What's Producible May Not Be Reachable: Measuring the Steerability of Generative Models
Keyon Vafa, Sarah Bentley, Jon Kleinberg, Sendhil Mullainathan
TL;DR
This work introduces a principled framework to separate steerability from producibility in generative models and proposes a goal-induced benchmark to measure steerability in isolation. Through large-scale human studies on text-to-image models and LLMs, it reveals widespread poor steerability and highlights that even high-quality outputs do not guarantee effective user-directed steering. The authors develop a Blinder-like decomposition to disentangle improvements due to steering mechanisms from those due to producible output sets, showing both contribute substantially. Importantly, they demonstrate that steerability can be meaningfully improved with a simple image-based steering approach and an RL-learned steering distribution, achieving over 2× gains in steerability relative to text prompting. The findings underscore the need to prioritize steerability in model design and interaction interfaces to deliver goal-directed, user-satisfying performance in real-world use cases.
Abstract
How should we evaluate the quality of generative models? Many existing metrics focus on a model's producibility, i.e. the quality and breadth of outputs it can generate. However, the actual value from using a generative model stems not just from what it can produce but whether a user with a specific goal can produce an output that satisfies that goal. We refer to this property as steerability. In this paper, we first introduce a mathematical decomposition for quantifying steerability independently from producibility.
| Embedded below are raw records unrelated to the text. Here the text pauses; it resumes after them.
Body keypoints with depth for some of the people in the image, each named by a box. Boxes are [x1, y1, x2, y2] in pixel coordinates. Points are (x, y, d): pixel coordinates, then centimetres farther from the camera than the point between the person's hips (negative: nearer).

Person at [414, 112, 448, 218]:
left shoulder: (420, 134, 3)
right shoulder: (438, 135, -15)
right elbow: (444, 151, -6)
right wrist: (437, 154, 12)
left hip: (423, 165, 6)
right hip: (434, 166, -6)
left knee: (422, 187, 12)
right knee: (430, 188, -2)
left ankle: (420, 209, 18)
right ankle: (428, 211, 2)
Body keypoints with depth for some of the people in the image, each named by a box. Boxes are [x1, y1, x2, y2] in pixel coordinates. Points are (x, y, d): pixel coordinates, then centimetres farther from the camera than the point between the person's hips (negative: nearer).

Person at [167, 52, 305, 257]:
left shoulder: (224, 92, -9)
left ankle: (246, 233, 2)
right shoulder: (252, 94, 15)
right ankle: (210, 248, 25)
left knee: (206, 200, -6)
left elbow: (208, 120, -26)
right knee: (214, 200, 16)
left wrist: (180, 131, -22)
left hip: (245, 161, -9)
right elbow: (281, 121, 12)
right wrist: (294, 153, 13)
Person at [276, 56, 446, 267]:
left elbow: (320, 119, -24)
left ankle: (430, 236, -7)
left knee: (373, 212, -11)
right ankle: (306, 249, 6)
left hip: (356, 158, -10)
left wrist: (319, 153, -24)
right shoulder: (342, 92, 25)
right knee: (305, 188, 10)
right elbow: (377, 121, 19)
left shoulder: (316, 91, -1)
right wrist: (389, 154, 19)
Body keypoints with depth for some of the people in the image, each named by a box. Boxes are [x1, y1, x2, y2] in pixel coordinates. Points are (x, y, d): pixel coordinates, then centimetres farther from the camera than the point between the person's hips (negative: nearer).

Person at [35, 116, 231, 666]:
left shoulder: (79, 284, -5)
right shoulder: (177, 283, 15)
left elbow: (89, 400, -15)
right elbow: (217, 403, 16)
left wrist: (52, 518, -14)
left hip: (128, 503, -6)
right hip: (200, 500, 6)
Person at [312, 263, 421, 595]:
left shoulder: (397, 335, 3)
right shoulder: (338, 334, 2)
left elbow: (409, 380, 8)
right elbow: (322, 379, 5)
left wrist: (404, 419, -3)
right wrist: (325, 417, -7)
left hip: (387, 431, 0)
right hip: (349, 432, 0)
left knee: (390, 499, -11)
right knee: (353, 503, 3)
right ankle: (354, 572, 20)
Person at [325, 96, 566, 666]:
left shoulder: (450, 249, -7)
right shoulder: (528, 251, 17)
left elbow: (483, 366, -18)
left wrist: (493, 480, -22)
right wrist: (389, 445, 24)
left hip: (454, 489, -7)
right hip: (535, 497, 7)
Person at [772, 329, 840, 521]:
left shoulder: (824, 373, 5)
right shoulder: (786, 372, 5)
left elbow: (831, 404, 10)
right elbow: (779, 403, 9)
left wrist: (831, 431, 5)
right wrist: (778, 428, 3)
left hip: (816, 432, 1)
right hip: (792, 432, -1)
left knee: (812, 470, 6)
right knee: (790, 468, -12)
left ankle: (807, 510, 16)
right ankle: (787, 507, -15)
Steerability is more challenging to evaluate than producibility because it requires knowing a user's goals. We address this issue by creating a benchmark task that relies on one key idea: sample an output from a generative model and ask users to reproduce it. We implement this benchmark in user studies of text-to-image and large language models. Despite the ability of these models to produce high-quality outputs, they all perform poorly on steerability. These results suggest that we need to focus on improving the steerability of generative models. We show such improvements are indeed possible: simple image-based steering mechanisms achieve more than 2x improvement on this benchmark.